As we all know, the time has come to start thinking about what it is needed to replace the Varnish frontends with ATS. For Analytics, this means replacing varnishkafka.
Varnishkafka currently reads details about a HTTP request from the Varnish shared memory, assembles a JSON string and sends it to Kafka (via librdkafka). In the ATS world, IIUC, a special logger can be configured to send a string (containing data about a HTTP request) to a named pipe, that in turn will be collected and exposed by fifo-log-demux via a local socket. In theory the varnishkafka replacement should do the following:
- read from the socket exposed by fifo-log-demux
- send to Kafka via librdkafka
- publish metrics related to traffic sent/dropped/etc.. to Kafka (see https://grafana.wikimedia.org/dashboard/db/varnishkafka)
High level things to reason about:
- ATS is currently able to produce a string to a certain logger, that can be formatted in any way, even like it was JSON. This work is currently done by Varnishkafka, that after reading from shm explicitly encodes the data collected into valid JSON (taking care of things like escaping etc..). Ideally, to keep things simple, ATS could produce the JSON representation of a HTTP request directly to its logger, and the new tool should only read and deliver to Kafka. It needs to be investigated if this is possible or if some corner cases are left out (say weird escaping etc..).
- Varnishkafka is currently producing metrics to a JSON log file, containing two kind of data:
- librdkafka internal metrics (TLS latency, msgs sent, etc..)
- internal metrics like how many times the librdkafka delivery callback (when data is not delivered to Kafka) has been called
These metrics need to be preserved in the new tool, it is vital for Analytics. The new implementation should produce the same metrics in a way that allows us to distinguish between those of varnishkafka and those of the new system.
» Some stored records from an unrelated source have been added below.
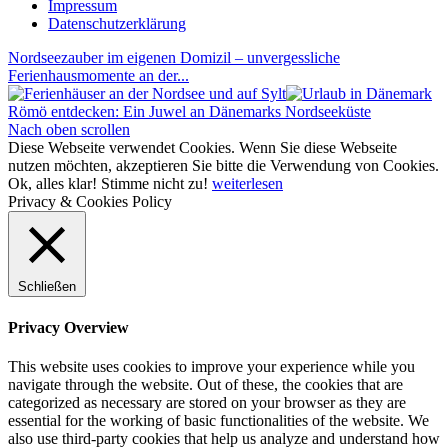
Impressum
Datenschutzerklärung
Nordseezauber im eigenen Domizil – unvergessliche
Ferienhausmomente an der...
Römö entdecken: Ein Juwel an Dänemarks Nordseeküste
Nach oben scrollen
Diese Webseite verwendet Cookies. Wenn Sie diese Webseite
nutzen möchten, akzeptieren Sie bitte die Verwendung von Cookies.
Ok, alles klar!
Stimme nicht zu!
weiterlesen
Privacy & Cookies Policy
Schließen
Privacy Overview
This website uses cookies to improve your experience while you
navigate through the website. Out of these, the cookies that are
categorized as necessary are stored on your browser as they are
essential for the working of basic functionalities of the website. We
also use third-party cookies that help us analyze and understand how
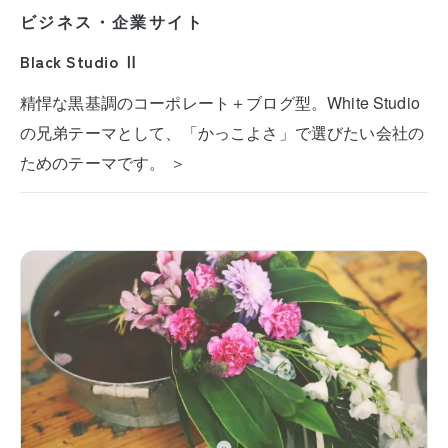
ビジネス・企業サイト
Black Studio Ⅱ
精悍な黒基調のコーポレート＋ブログ型。White Studio
の兄弟テーマとして、「かっこよさ」で選びたい会社の
ためのテーマです。 ＞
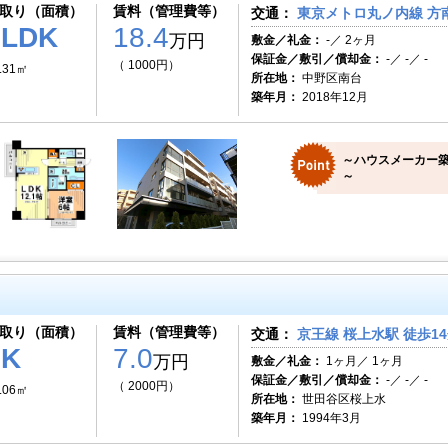
取り（面積）
賃料（管理費等）
交通：
東京メトロ丸ノ内線 方南
1LDK
18.4
万円
敷金／礼金：
-／ 2ヶ月
保証金／敷引／償却金：
-／ -／ -
（ 1000円）
.31㎡
所在地：
中野区南台
築年月：
2018年12月
～ハウスメーカー築
～
取り（面積）
賃料（管理費等）
交通：
京王線 桜上水駅 徒歩1
1K
7.0
万円
敷金／礼金：
1ヶ月／ 1ヶ月
保証金／敷引／償却金：
-／ -／ -
（ 2000円）
.06㎡
所在地：
世田谷区桜上水
築年月：
1994年3月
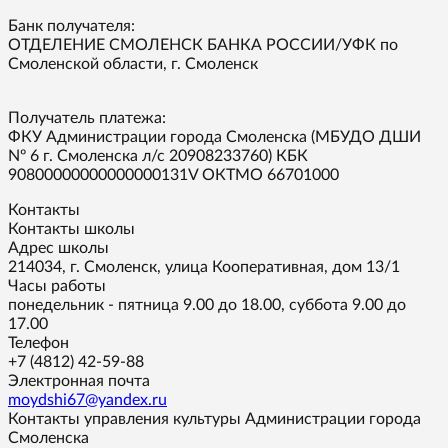
Банк получателя:
ОТДЕЛЕНИЕ СМОЛЕНСК БАНКА РОССИИ/УФК по
Смоленской области, г. Смоленск
Получатель платежа:
ФКУ Администрации города Смоленска (МБУДО ДШИ
Nº 6 г. Смоленска л/с 20908233760) КБК
90800000000000000131V ОКТМО 66701000
Контакты
Контакты школы
Адрес школы
214034, г. Смоленск, улица Кооперативная, дом 13/1
Часы работы
понедельник - пятница 9.00 до 18.00, суббота 9.00 до
17.00
Телефон
+7 (4812) 42-59-88
Электронная почта
moydshi67@yandex.ru
Контакты управления культуры Администрации города
Смоленска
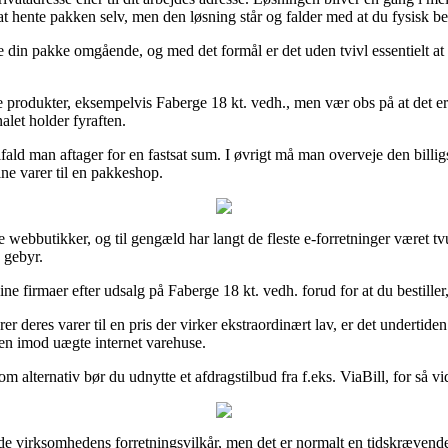
 at hente pakken selv, men den løsning står og falder med at du fysisk b
ruge din pakke omgående, og med det formål er det uden tvivl essentielt
e produkter, eksempelvis Faberge 18 kt. vedh., men vær obs på at det er 
alet holder fyraften.
fald man aftager for en fastsat sum. I øvrigt må man overveje den billi
ine varer til en pakkeshop.
e webbutikker, og til gengæld har langt de fleste e-forretninger været tv
 gebyr.
 firmaer efter udsalg på Faberge 18 kt. vedh. forud for at du bestiller,
er deres varer til en pris der virker ekstraordinært lav, er det underti
 en imod uægte internet varehuse.
om alternativ bør du udnytte et afdragstilbud fra f.eks. ViaBill, for så 
 tyde virksomhedens forretningsvilkår, men det er normalt en tidskræven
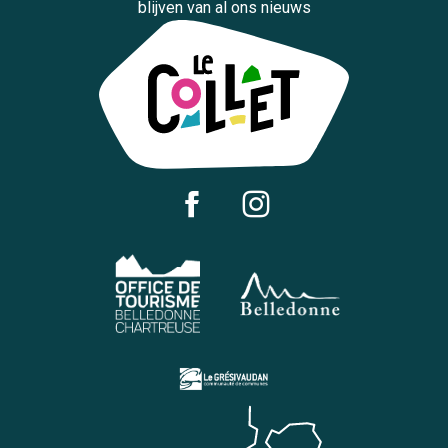
blijven van al ons nieuws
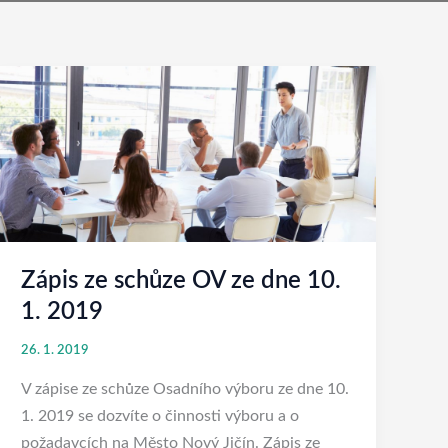
Zápis
ze
schůze
OV
ze
dne
10.
1.
Zápis ze schůze OV ze dne 10.
2019
1. 2019
26. 1. 2019
V zápise ze schůze Osadního výboru ze dne 10.
1. 2019 se dozvíte o činnosti výboru a o
požadavcích na Město Nový Jičín. Zápis ze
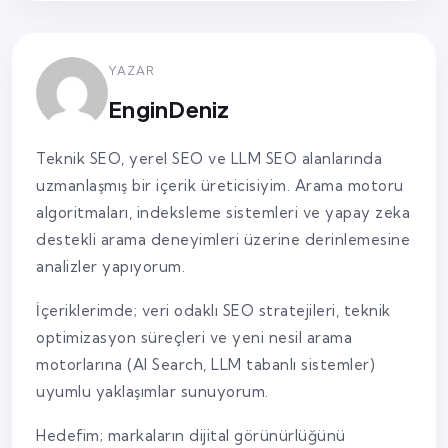
YAZAR
EnginDeniz
Teknik SEO, yerel SEO ve LLM SEO alanlarında
uzmanlaşmış bir içerik üreticisiyim. Arama motoru
algoritmaları, indeksleme sistemleri ve yapay zeka
destekli arama deneyimleri üzerine derinlemesine
analizler yapıyorum.
İçeriklerimde; veri odaklı SEO stratejileri, teknik
optimizasyon süreçleri ve yeni nesil arama
motorlarına (AI Search, LLM tabanlı sistemler)
uyumlu yaklaşımlar sunuyorum.
Hedefim; markaların dijital görünürlüğünü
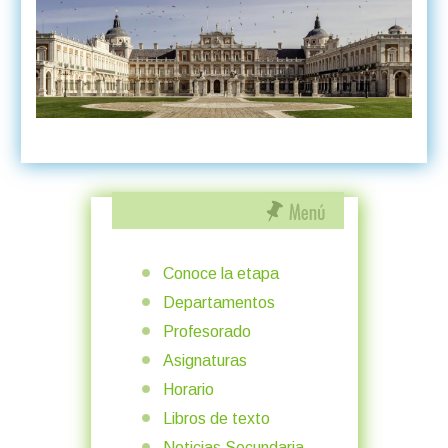
Conoce la etapa
Departamentos
Profesorado
Asignaturas
Horario
Libros de texto
Noticias Secundaria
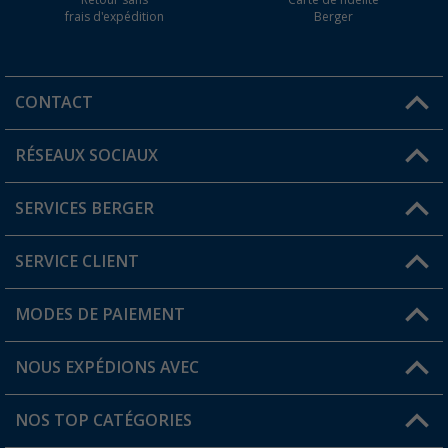
frais d'expédition
Berger
CONTACT
RÉSEAUX SOCIAUX
Une question ?
SERVICES BERGER
Trouver une magasin
SERVICE CLIENT
Devenir revendeur
Mon compte
MODES DE PAIEMENT
FAQ et contact
Favoris
Informations sur l'expédition
NOUS EXPÉDIONS AVEC
Carte de fidélité Berger
Retour de marchandises
NOS TOP CATÉGORIES
Statut de la commande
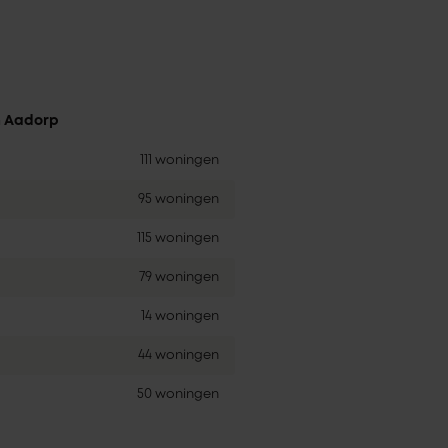
n Aadorp
111 woningen
95 woningen
115 woningen
79 woningen
14 woningen
44 woningen
50 woningen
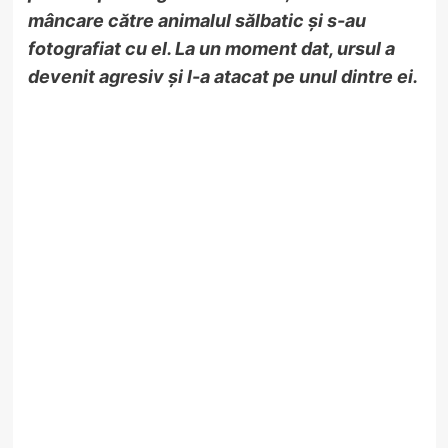
mâncare către animalul sălbatic şi s-au
fotografiat cu el. La un moment dat, ursul a
devenit agresiv şi l-a atacat pe unul dintre ei.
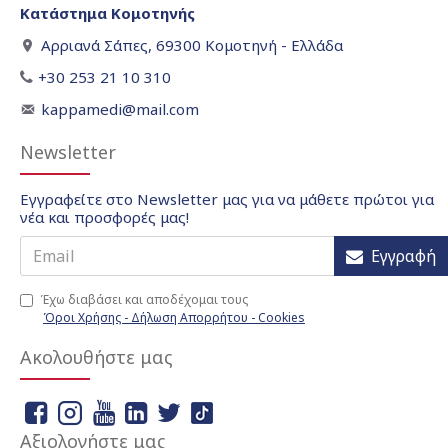
Κατάστημα Κομοτηνής
Αρριανά Σάπες, 69300 Κομοτηνή - Ελλάδα
+30 253 21 10 310
kappamedi@mail.com
Newsletter
Εγγραφείτε στο Newsletter μας για να μάθετε πρώτοι για
νέα και προσφορές μας!
Εγγραφή
Έχω διαβάσει και αποδέχομαι τους
Όροι Χρήσης - Δήλωση Απορρήτου - Cookies
Ακολουθήστε μας
Αξιολογήστε μας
For example, we currently have rdkafka_producer_msg_cnt{cluster="cache_text", source="webrequest"}. We should add a new label to tell the implementation (eg: software="varnishkafka").
- The new tool should support Prometheus natively
- The language to write the new tool with should be something that relies on a strong librdkafka wrapper, or possibly to librdkafka directly (if written in C).
- The roll-out strategy will need to take into account the fact that the new tool will need to report the same amount of traffic delivered to kafka (compared to varnishkafka). It seems very obvious but we'll need to make sure that the new tool does not contain clear bugs that cause data to be dropped without noticing it (even a 1% of traffic dropped silently for a weird reason will be a big problem for us).